To demonstrate failing test case, let’s add new test there:

{
  std::vector<int>{3, 3},
  6,
  std::vector<int>{0, 2},
},

We get the following output:

Expected equality of these values:
  got
    Which is: { 0, 1 }
  t.expected
    Which is: { 0, 2 }
[  FAILED  ] TwoSumTests.BasicAssertions (0 ms)
[----------] 1 test from TwoSumTests (0 ms total)

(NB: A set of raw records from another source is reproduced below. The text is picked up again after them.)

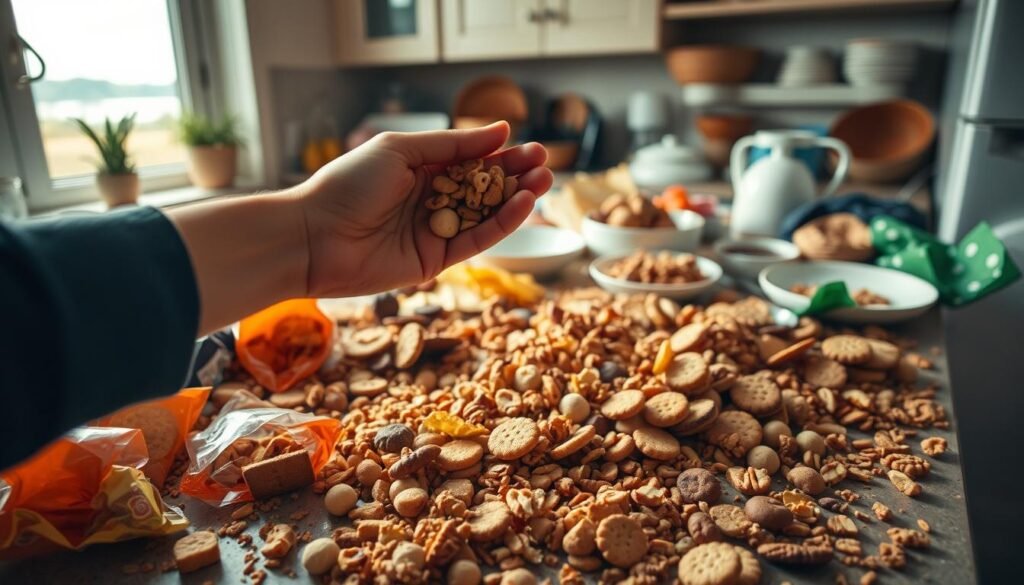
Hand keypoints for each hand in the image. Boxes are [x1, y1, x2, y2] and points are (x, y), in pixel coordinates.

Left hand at [295, 122, 552, 297]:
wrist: (314, 235)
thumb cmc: (349, 184)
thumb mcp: (403, 151)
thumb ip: (454, 145)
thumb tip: (501, 130)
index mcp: (419, 169)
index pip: (471, 161)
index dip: (503, 155)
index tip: (533, 148)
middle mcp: (429, 200)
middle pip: (483, 188)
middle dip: (516, 176)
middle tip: (546, 165)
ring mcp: (433, 231)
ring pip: (485, 215)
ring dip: (516, 200)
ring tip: (544, 183)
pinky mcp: (434, 260)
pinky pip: (475, 240)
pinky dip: (501, 224)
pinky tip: (522, 205)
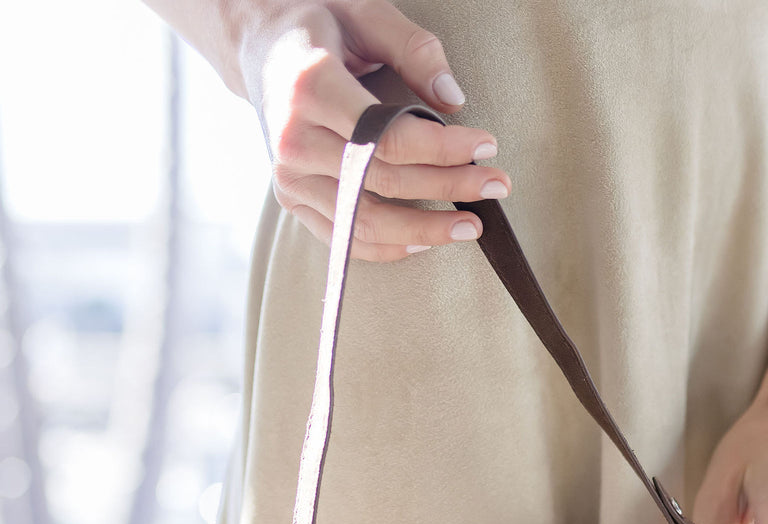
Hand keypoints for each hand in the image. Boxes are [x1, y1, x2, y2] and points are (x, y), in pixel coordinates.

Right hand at [237, 2, 511, 257]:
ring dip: (425, 230)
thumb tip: (453, 98)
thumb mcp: (366, 12)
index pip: (386, 137)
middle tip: (496, 185)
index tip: (487, 147)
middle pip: (383, 182)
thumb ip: (413, 49)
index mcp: (309, 87)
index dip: (443, 150)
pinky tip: (425, 241)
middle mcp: (293, 139)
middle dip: (448, 188)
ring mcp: (288, 176)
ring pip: (364, 222)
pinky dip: (388, 246)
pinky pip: (345, 239)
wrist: (261, 46)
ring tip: (470, 226)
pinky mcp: (291, 199)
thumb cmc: (320, 24)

[----------] Global test environment tear-down
[==========] 1 test from 1 test suite ran. (0 ms total)
[  PASSED  ] 0 tests.
[  FAILED  ] 1 test, listed below:
[  FAILED  ] TwoSumTests.BasicAssertions

 1 FAILED TEST

Extending test cases

Of course, with that information, test logs can be pretty misleading. Thankfully, we can just change the table to our liking. For example, we could add names to the tests:

typedef struct {
  std::string name; 
  std::vector<int> nums;
  int target;
  std::vector<int> expected;
} twoSumTestCases;

That we could then use on diagnostic messages in GTest’s macros:

EXPECT_TRUE(false) << "diagnostic message"; // format to your liking

With this kind of formatting, we easily extend these test cases with just playing around a little bit with your test struct, so it could involve enumeration, subtests and much more. Which could help you making your tests/code easier to fix, but also easier for adding new useful and good tests.